To me, construction, regeneration and housebuilding specialist Morgan Sindall (LSE: MGNS) looks like one of the best UK stocks to buy now for the recovery from the coronavirus pandemic.
I’m keen on the company’s good showing against value and quality indicators. And the balance sheet’s strong. Indeed, Morgan Sindall has carried a net cash position for several years. And it’s been getting bigger.
Barnstorming half-year results
At the beginning of August, the half-year results report packed some punchy figures. The firm presented the results by comparing them to the interims of 2019 — two years ago. And that neat trick stripped out the anomaly of the dent from the pandemic last year. So we can really see the underlying operational progress in action.
And the directors said in the report, the six-month trading period to 30 June delivered an outcome “substantially ahead” of pre-pandemic 2019 levels. For example, compared to the 2019 interims, revenue grew 10%. And adjusted earnings per share rose 45%.
Considering the challenges caused by the pandemic in the middle of that two-year period, I think those figures are impressive. And the firm delivered a top-quality cash performance too. The net cash figure on the balance sheet in June was £337m, up from just £114m over two years.
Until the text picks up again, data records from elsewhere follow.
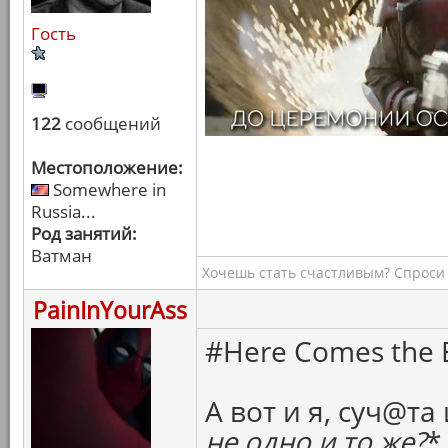
Гость
122
сообщений
Местоположение:
Somewhere in
Russia...
Род занятий:
Ватман
Хочешь стать счастливым? Спроси 
PainInYourAss
#Here Comes the B
А вот и я, суч@та 
не одно и то же?
*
The pleasing results led the directors to ramp up the interim shareholder dividend by 43% compared to 2019. And that gives me confidence the management team is keeping shareholders involved in the company’s success.
Chief executive John Morgan pointed out that the directors upgraded profit guidance three times as the period rolled out. It seems the company had trouble keeping up with its own progress. And Morgan described “significant” operational and strategic momentum in all the firm’s activities.
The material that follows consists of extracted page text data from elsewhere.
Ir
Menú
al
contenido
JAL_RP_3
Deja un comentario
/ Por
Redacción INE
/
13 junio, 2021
He emphasised how important it is for the company to continue its focus on cash generation and the balance sheet. He reckons the process of maintaining a robust cash pile provides a “significant” competitive advantage. The directors can then make the “right” decisions for the business. And that includes positioning it for “continued sustainable long-term growth.”
I think this is one of the best UK stocks to buy now
Looking ahead, Morgan thinks the bulging order book and ongoing trading strength will deliver “another strong performance by the Group in the second half.” And, overall, he’s “excited” by the opportunities ahead. And so am I. The ‘build back better’ theme governments are shouting about will likely help to create a healthy trading environment for the business in the coming years.
Meanwhile, the valuation looks undemanding. With the share price near 2,422p, the forward-looking earnings multiple for 2022 is just over 12. And that drops a bit if we adjust for the cash pile. But there’s also a handy anticipated dividend yield running near 3.6%.
But despite this rosy picture, I think there are particular risks worth bearing in mind. After all, the sector is cyclical and any future general economic downturn could hurt the business and my investment in the shares.
However, Morgan Sindall has a multi-year record of success. And I think it’s one of the best UK stocks to buy now for the recovery. So I’d embrace the risks to buy and hold it now for the long term.